Military veterans broaden and enrich the storytelling landscape of Fairfield’s MFA in Creative Writing program.
Reed Kuehn, MD, MFA’25 joined the military in June of 2001, just three months before 9/11. For the next 17 years, he was either preparing for war or at war. Trained as a general surgeon for the U.S. Army, Kuehn deployed five times during his military service — once to Iraq, and twice each to Africa and Afghanistan. Now a civilian, the graduate of ¶¶Òô»ÆÆ¬app’s Master of Fine Arts (MFA) program is making a name for himself as a writer, recently winning the Jeff Sharlet Memorial Award for Veterans, a biannual competition hosted by the Iowa Review, one of the most respected literary magazines in the country.

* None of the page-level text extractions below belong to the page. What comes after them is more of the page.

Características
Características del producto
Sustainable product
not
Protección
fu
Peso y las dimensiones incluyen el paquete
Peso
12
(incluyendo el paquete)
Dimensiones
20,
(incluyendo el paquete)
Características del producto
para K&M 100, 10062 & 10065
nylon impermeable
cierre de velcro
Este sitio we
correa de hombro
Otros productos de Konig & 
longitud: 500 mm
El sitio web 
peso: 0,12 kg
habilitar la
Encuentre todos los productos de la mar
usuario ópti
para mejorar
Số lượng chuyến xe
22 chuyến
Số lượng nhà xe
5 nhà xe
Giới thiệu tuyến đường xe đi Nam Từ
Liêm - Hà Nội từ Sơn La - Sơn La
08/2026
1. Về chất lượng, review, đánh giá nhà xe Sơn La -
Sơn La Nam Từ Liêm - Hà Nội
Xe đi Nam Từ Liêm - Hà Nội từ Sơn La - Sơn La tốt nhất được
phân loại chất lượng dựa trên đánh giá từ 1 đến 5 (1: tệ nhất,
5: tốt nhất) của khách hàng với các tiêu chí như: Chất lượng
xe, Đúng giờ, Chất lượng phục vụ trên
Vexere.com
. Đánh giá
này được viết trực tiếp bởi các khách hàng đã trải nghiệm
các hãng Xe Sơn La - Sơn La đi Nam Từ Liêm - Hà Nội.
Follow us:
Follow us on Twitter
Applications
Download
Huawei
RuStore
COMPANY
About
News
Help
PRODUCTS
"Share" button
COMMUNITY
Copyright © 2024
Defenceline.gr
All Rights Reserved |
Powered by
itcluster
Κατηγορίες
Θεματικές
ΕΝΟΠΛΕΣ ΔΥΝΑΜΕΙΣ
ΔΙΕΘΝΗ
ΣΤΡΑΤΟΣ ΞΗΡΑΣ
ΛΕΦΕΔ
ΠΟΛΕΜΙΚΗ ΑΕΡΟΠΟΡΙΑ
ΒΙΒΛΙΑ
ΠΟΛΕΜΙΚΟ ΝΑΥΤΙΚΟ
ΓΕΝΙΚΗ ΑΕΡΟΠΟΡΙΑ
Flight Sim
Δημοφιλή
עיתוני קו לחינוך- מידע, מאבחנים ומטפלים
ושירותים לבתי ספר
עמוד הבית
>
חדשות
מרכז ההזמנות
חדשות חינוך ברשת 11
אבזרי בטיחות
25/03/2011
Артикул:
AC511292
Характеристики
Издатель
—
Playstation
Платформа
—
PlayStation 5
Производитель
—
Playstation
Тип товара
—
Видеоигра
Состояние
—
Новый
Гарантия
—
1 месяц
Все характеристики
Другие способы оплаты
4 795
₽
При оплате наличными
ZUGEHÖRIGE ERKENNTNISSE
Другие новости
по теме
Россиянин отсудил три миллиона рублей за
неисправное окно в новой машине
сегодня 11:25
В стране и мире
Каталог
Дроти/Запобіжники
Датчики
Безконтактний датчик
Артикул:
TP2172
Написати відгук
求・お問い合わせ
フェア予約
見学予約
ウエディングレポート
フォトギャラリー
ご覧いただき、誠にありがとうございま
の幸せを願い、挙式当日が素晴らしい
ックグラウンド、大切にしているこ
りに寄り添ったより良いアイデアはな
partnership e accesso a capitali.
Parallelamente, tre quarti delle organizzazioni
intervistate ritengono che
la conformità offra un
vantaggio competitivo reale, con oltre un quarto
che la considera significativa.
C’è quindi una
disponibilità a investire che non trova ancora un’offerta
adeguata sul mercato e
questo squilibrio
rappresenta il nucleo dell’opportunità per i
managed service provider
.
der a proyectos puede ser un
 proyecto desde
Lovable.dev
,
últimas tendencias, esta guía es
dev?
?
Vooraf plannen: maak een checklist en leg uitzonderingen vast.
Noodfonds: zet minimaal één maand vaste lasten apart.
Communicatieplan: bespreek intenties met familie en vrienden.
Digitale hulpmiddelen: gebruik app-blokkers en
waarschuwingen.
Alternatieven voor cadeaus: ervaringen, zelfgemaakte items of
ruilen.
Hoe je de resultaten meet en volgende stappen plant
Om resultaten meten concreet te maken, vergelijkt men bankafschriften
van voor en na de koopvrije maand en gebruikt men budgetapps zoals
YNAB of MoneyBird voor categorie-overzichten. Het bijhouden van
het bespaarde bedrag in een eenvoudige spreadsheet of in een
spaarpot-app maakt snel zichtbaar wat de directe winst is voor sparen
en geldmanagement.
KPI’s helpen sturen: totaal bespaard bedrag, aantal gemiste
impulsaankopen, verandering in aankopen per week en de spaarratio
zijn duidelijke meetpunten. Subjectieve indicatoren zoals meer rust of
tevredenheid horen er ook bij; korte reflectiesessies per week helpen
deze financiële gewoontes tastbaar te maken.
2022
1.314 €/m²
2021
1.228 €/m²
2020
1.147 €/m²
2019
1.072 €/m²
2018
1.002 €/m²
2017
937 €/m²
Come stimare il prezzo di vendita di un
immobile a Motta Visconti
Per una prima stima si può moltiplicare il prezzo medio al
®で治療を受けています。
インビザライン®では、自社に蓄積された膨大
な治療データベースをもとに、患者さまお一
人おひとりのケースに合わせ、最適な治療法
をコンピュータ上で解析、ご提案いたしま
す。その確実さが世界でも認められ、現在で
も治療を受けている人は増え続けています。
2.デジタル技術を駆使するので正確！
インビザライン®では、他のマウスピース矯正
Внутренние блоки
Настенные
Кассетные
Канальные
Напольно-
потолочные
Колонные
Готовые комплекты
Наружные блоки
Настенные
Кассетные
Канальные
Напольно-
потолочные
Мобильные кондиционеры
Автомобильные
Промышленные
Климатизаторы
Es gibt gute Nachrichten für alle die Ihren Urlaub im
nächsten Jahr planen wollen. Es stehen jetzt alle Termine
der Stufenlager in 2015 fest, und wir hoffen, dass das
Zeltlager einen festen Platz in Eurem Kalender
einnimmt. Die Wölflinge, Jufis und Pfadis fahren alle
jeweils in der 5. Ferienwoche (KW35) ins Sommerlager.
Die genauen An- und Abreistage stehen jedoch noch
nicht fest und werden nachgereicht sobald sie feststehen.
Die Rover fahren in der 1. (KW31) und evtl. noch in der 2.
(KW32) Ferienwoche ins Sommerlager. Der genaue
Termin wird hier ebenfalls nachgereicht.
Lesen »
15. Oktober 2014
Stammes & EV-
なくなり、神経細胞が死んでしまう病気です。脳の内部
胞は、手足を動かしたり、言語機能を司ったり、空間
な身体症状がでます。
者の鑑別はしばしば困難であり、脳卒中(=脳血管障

A resident of Rhode Island, Kuehn is one of several talented veterans who have found their writerly voice and developed their craft in the creative writing graduate program in the newly christened John Charles Meditz College of Arts & Sciences. Home to faculty members and veterans Phil Klay, a New York Times best-selling author, and Matt Gallagher, a Dayton Literary Peace Prize finalist, Fairfield’s MFA program is attracting and shaping the next generation of veteran writers like Kuehn.
Writing was never an activity in which Kuehn willingly engaged outside of school assignments. He always enjoyed reading and excelled in his English courses — nearly earning a second major in college because he took so many electives in literature — yet the desire to write eluded him. That is, until many years later, when he was deployed overseas for war.
“War is a mix of chaos and downtime,” Kuehn said. “A few deployments into my service, I had extra time on my hands and, for some reason, just started writing. I had not taken any classes or read any books about writing, which was obvious in my early work. The writing was not good, but it was enjoyable.”
After leaving the Army in 2018, Kuehn continued to write — the motivation being that it helped him make sense of his world. He began writing fiction as a means of exploring things in his life that he wanted to address. “I wrote some stories and struggled,” he said. “And then I wrote some more stories and struggled.” Eventually, he decided to look for a creative writing program to take his craft to the next level.
Fairfield’s low-residency MFA program proved a great option for Kuehn. First and foremost, its structure and location meant that he did not have to uproot his family for what was then a hobby. That Klay was on faculty there was a “huge stroke of serendipity.”
Kuehn became familiar with Klay’s work shortly after leaving the Army. It was then that he read Redeployment, Klay’s first published collection of short stories and winner of the 2014 National Book Award in Fiction. Kuehn connected with the stories because they portrayed war in a way that made sense to him. “Those stories are not about guns and blowing things up,” he said. “They are about people and adversity.”
What appealed to Kuehn most was that Klay wrote stories about war, as opposed to war stories. Though situated within the framework of the military, they dealt primarily with human struggle. Whether readers had military experience or not was irrelevant, for his characters faced challenges to which most people can relate.